UK retail sales registered their first negative reading since April of this year and sent cable crashing through the 2.0500 barrier as traders feared that the slowdown in consumer spending would accelerate BoE’s monetary easing plans. The news on the consumer front confirmed the rather dour outlook from BoE yesterday which suggested that the UK economic risks were skewed to the downside as the country continue to suffer the consequences of the credit crunch in the financial markets.

As the center of global capital markets the UK economy is the most vulnerable nation amongst the G-7 to a financial meltdown that could hurt the hedge fund industry. While the downturn in the UK Retail Sales data today was as much a result of warm weather as softer consumer demand, it does suggest that growth may have peaked and if the continued fallout in the financial sector results in significant lay offs in the next several months, BoE will almost certainly be forced to ease, reducing pound’s attractiveness to the currency markets.

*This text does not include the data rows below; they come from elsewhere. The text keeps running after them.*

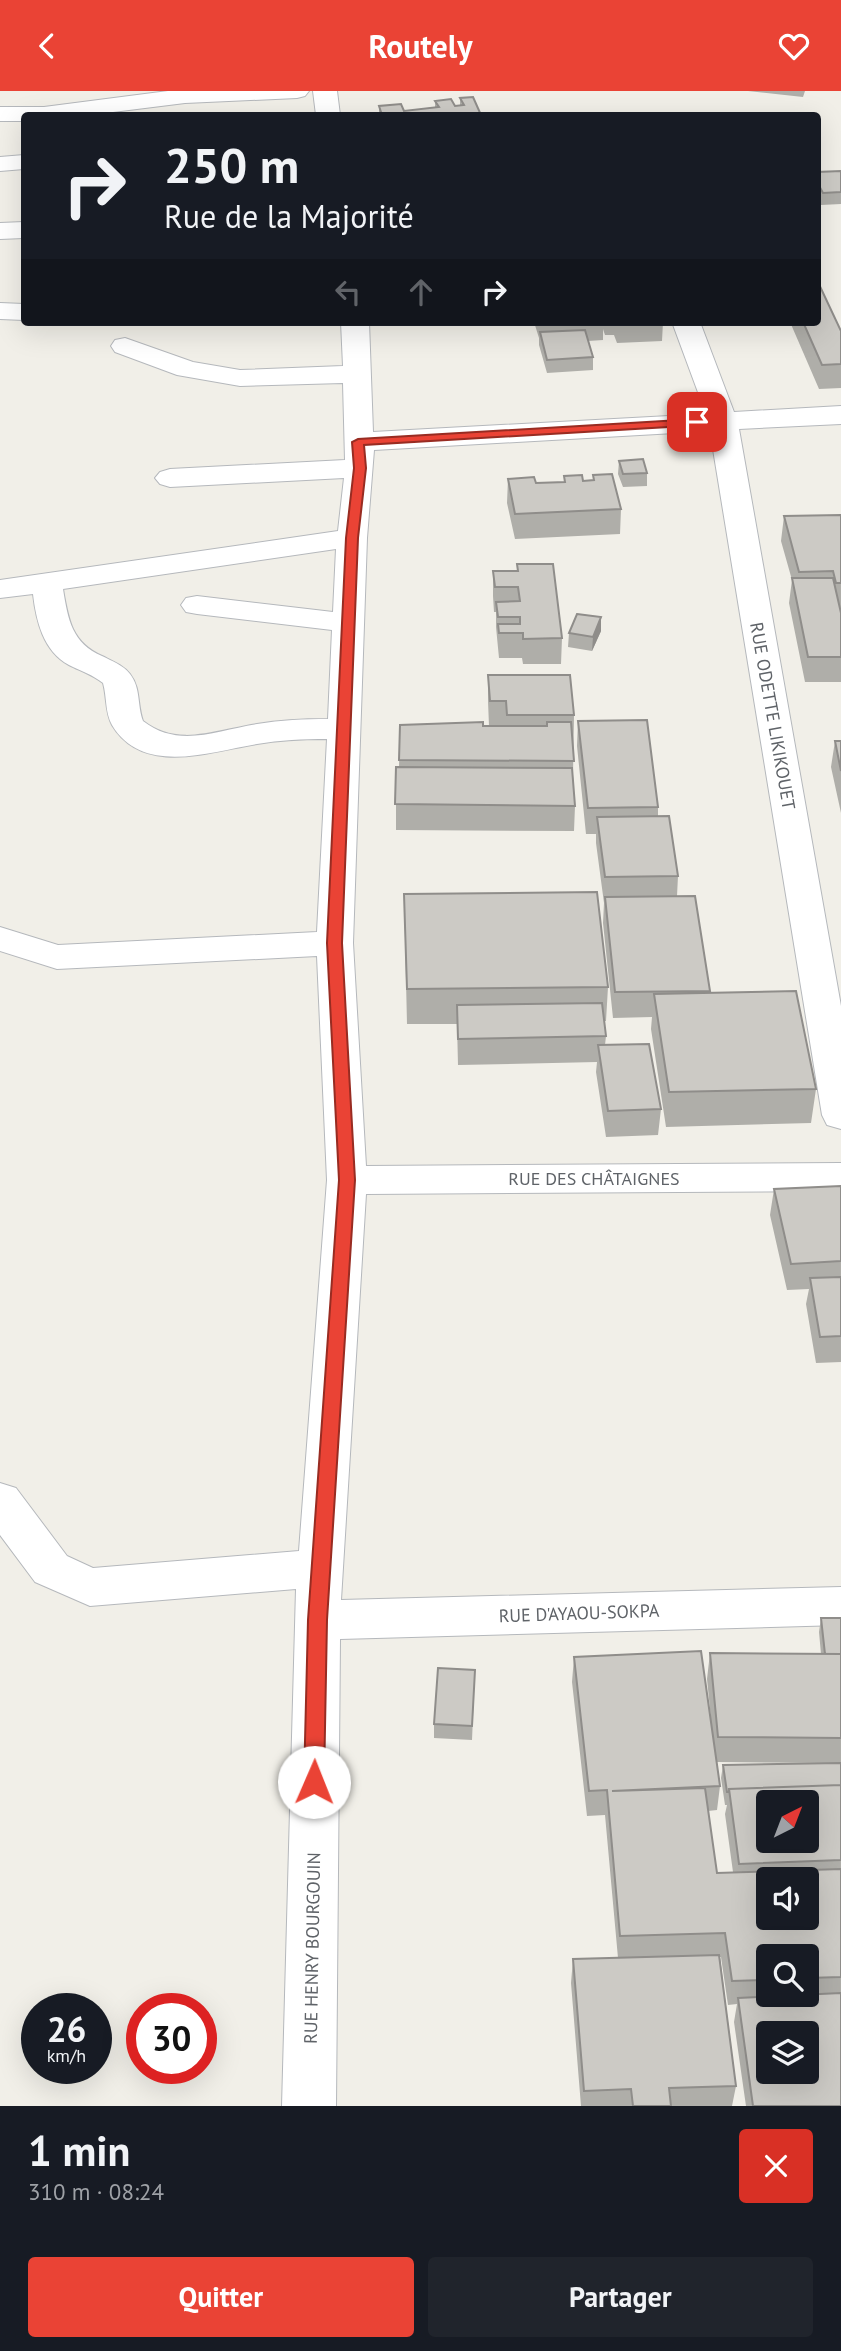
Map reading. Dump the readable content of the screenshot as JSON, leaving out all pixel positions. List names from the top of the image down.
{
  "streets": {
    "street": [
      "RUE ODETTE LIKIKOUET",
      "RUE DES CHÂTAIGNES",
      "RUE D'AYAOU-SOKPA",
      "RUE HENRY BOURGOUIN"
    ]
  },
  "crossings": [
    ["RUE DES CHÂTAIGNES", "RUE HENRY BOURGOUIN"],
    ["RUE D'AYAOU-SOKPA", "RUE HENRY BOURGOUIN"]
  ],
  "north": "top right",
  "page": {
    "header": "Routely",
    "turn": ["250 m", "Rue de la Majorité"],
    "speed": "26 km/h",
    "limit": "30",
    "heading": ["1 min", "310 m · 08:24"],
    "buttons": ["Quitter", "Partager"]
  }
}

Yesterdays, BoE report created a major shift in sentiment against cable in the FX market. If in the next several weeks traders begin to see softer data from the UK, cable could be very susceptible to a run towards the psychologically important 2.00 level and remain weak on the crosses, especially against the euro where market expectations for further rate hikes remain in place.

The euro meanwhile came under some pressure from risk aversion, as equity markets from Tokyo to Shanghai to London all printed red and the EURJPY cross declined more than 200 points in overnight trade. In economic news EZ CPI printed in line with expectations rising to 2.6% on a year over year basis. This was the fastest rise in 2 years confirming the hawk’s position that inflation pressures in the EZ remain elevated.

Today, the market will get a glance at US CPI data expected to print slightly higher at 2.2%. Yesterdays tame PPI readings allayed some of the inflationary concerns and indicated that the Fed may have more room to ease should it decide to do so. Today’s CPI numbers could serve as another supporting argument that US core inflation remains relatively controlled despite the volatile rise in the energy and food sector. Overall, however, it is doubtful that the CPI release will have much of an impact on currency trade. The EURUSD appears to be in consolidative mode, having run out of steam after scaling the 1.4700 level. The pair will need fresh evidence of further Fed easing before attempting a run at the 1.5000 figure.